Locate each line in the records containing "harus". Copy it.

(Recorded data)
^^^^^^^^

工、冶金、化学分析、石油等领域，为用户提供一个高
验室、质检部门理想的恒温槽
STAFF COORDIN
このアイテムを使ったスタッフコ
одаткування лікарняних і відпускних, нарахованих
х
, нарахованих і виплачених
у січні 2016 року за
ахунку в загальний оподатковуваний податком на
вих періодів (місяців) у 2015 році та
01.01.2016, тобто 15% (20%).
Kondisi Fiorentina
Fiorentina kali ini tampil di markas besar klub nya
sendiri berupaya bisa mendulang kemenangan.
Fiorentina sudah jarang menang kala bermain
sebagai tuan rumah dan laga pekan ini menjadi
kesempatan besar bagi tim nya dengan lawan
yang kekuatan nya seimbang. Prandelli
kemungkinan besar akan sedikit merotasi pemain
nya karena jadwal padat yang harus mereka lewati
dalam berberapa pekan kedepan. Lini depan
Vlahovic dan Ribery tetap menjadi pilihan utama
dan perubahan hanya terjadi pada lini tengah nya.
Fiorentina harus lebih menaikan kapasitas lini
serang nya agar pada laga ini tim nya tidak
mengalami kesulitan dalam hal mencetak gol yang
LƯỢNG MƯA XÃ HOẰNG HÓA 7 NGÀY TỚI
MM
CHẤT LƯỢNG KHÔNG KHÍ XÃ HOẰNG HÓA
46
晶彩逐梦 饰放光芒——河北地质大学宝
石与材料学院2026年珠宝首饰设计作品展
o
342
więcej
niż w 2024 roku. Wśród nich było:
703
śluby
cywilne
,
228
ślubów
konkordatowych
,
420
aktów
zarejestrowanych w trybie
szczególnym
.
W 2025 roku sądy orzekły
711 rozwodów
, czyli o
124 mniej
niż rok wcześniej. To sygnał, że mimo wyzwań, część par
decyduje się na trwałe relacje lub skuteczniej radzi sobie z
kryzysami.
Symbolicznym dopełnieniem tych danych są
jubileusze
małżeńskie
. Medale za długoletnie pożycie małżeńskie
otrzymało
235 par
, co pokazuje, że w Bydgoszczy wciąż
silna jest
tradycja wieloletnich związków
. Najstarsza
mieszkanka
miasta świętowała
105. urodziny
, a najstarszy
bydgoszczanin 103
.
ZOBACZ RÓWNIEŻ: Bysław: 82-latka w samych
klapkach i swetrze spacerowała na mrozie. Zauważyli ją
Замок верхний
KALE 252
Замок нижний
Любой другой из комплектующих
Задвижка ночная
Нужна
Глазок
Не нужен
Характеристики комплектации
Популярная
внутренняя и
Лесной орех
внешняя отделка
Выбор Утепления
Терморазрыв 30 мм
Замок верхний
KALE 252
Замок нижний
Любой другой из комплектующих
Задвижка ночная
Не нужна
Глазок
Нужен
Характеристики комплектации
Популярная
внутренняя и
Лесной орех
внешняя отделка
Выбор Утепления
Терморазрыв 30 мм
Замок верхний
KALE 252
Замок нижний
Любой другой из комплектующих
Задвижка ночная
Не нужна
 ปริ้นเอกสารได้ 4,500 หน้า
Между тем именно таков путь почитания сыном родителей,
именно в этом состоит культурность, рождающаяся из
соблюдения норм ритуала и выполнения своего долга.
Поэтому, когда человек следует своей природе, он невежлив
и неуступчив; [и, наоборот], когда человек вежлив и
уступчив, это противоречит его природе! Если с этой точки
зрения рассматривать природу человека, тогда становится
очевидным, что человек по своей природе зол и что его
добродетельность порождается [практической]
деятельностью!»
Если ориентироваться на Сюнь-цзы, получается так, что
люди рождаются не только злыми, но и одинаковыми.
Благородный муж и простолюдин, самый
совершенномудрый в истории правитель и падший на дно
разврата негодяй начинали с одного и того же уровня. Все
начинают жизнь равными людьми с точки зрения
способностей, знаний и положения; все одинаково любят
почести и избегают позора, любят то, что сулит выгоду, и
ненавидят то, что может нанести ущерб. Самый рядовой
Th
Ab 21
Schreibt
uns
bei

^^^^^^^^

§ Answer to the problem:
nya karena jadwal padat yang harus mereka lewati
Fiorentina harus lebih menaikan kapasitas lini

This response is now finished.